The report states that finerenone – a mineralocorticoid receptor antagonist – is approved for several medical conditions (type 2 diabetes, chronic kidney disease, end-stage renal disease, heart failure) where glomerular filtration rate was declining. The author states that utilization rate is still low for this drug.
So, Why Do I Care?? In the USA alone the combined number of people suffering from type II diabetes, chronic kidney disorder (CKD), end-stage renal disease (ESRD) and heart failure is over 100 million. Those disorders cause the death of over 500,000 people every year, and force many patients into hospitalizations, and into major changes in the quality of life. Therefore, it is worth finding and using new pharmaceutical treatments that may lower those disease and death numbers.
Plain English, Please!!! First, let’s talk about what is the shared, common, physiological malfunction in CKD, ESRD, and heart failure. In all three disorders damaged cells start inflammation, and the tissue is repaired by formation of scar tissue. In the case of CKD and ESRD the kidney accumulates unusually large amount of connective tissue (develops fibrosis) made by overstimulated fibroblast. In heart failure the myocardium portion of the heart wall accumulates unusually large amount of connective tissue. In the kidneys the filtration by the nephrons is slowed down by fibrosis, while in the heart the contraction of the ventricles is made difficult by the fibrosis.

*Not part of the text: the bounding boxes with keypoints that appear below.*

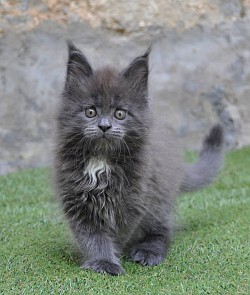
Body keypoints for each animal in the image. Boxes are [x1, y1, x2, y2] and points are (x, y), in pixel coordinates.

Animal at [53, 42, 225, 278]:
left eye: (119, 114)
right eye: (90, 112)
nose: (104, 126)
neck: (101, 159)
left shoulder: (136, 199)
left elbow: (119, 233)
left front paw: (114, 256)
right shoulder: (77, 201)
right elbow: (92, 236)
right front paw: (104, 262)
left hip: (158, 201)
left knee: (163, 229)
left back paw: (148, 251)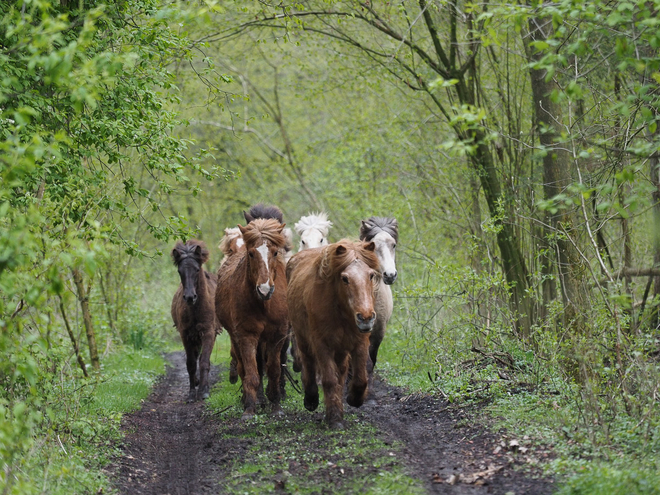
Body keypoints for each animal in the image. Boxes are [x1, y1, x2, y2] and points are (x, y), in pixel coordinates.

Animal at [170, 240, 219, 404]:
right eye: (180, 271)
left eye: (197, 270)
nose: (190, 297)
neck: (195, 308)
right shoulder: (185, 334)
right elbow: (191, 363)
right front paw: (192, 393)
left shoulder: (208, 333)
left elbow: (204, 361)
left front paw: (204, 391)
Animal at [215, 218, 290, 418]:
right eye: (251, 254)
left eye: (275, 252)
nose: (264, 289)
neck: (263, 304)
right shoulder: (246, 336)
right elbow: (251, 373)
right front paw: (249, 407)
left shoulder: (277, 335)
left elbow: (273, 371)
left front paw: (276, 405)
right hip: (236, 338)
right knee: (244, 367)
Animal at [284, 241, 382, 430]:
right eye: (345, 278)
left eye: (371, 275)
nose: (365, 317)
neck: (341, 311)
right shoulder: (322, 345)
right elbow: (329, 379)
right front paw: (335, 418)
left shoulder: (359, 342)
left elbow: (360, 377)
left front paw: (354, 399)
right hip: (303, 339)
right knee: (308, 364)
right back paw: (311, 399)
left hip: (341, 349)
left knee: (341, 372)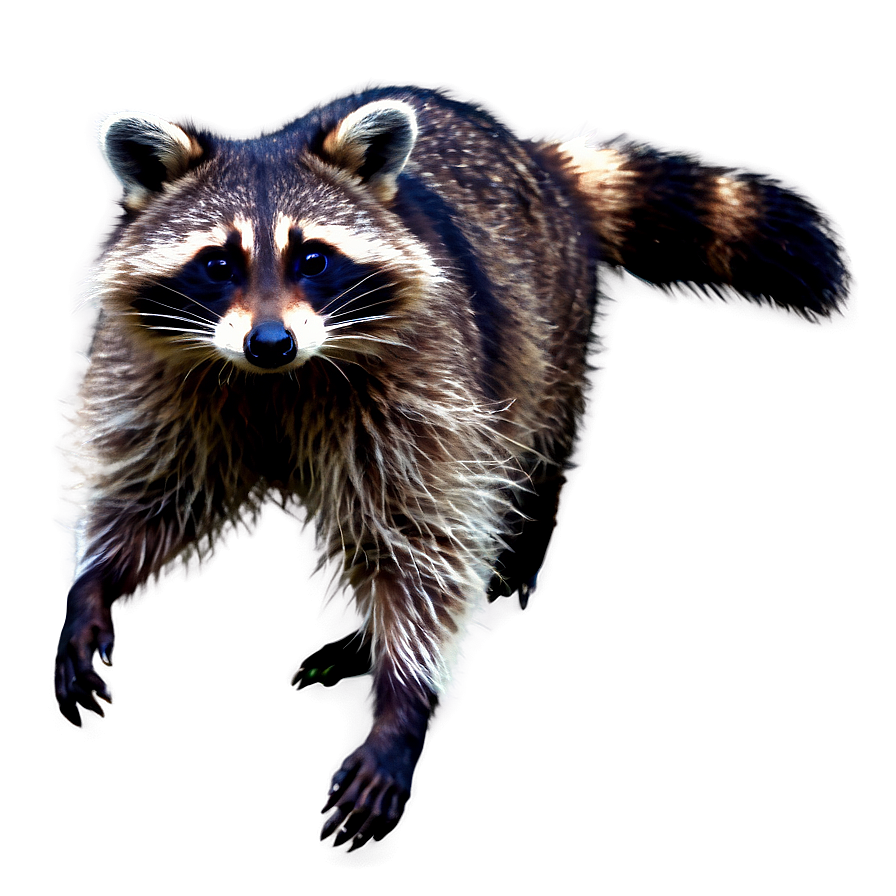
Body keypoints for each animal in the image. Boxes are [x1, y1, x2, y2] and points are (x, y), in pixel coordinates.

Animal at [55, 85, 849, 851]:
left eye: (313, 257)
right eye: (218, 262)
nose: (271, 341)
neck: (276, 382)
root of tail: (538, 158)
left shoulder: (426, 379)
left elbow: (426, 542)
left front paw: (404, 705)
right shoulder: (168, 379)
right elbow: (159, 492)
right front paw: (96, 582)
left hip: (546, 327)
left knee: (517, 463)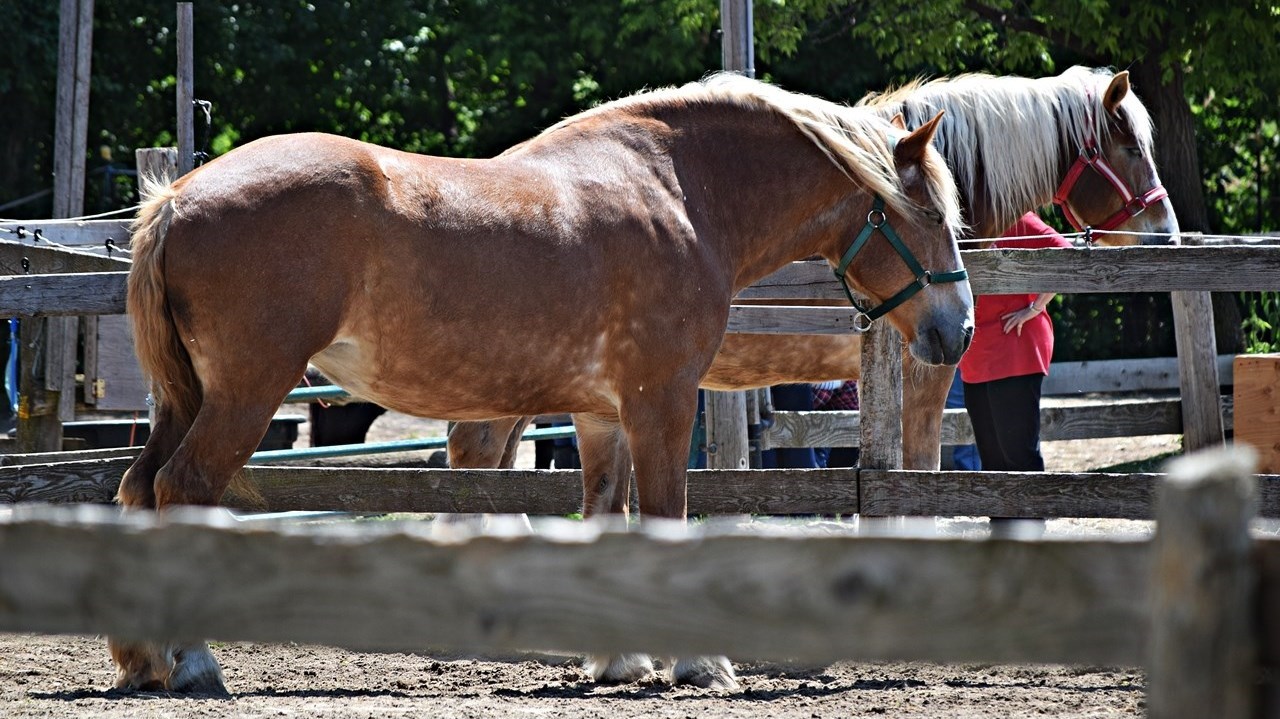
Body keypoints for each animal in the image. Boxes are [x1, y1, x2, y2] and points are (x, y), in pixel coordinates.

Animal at [115, 73, 972, 694]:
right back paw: (194, 660)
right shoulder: (662, 400)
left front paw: (618, 658)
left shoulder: (601, 415)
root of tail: (177, 197)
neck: (679, 190)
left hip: (188, 398)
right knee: (184, 487)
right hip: (246, 393)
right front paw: (697, 660)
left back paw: (143, 658)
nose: (956, 329)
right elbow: (664, 516)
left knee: (140, 487)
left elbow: (605, 518)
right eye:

Second, let’s talk about why fibrosis appears in the kidneys and in the heart. During early stage kidney disease and early-stage heart disease the cells of the nephron in the kidneys, and the cardiac muscle cells in the heart send out local stimulators of tissue repair. When those stimulators are released for years, the fibroblasts in the kidney and in the heart make unusually large amount of connective tissue. One recently identified stimulator of connective tissue production is the hormone aldosterone.
Third, let’s talk about how finerenone slow sdown the progression of CKD, ESRD, and heart failure. Knowing that fibrosis enhances damage to kidneys and the heart, it is intuitive that if we could slow the action of those stimulators, then less connective tissue would be made. Finerenone slows the action of the stimulator aldosterone. Finerenone goes to the aldosterone receptors in the nucleus and sticks to them. Picture the aldosterone receptor as a baseball mitt, and the aldosterone hormone as a baseball. In fibrosis the ball hits the mitt, and the fibroblast is told to make connective tissue. Finerenone is like an apple, it fits into the mitt and stops the baseball from hitting the mitt. In more scientific words, finerenone inhibits the action of aldosterone. When fibroblasts receive less stimulation, they make less connective tissue, and that lowers the fibrosis, and improves functioning of the kidneys and the heart.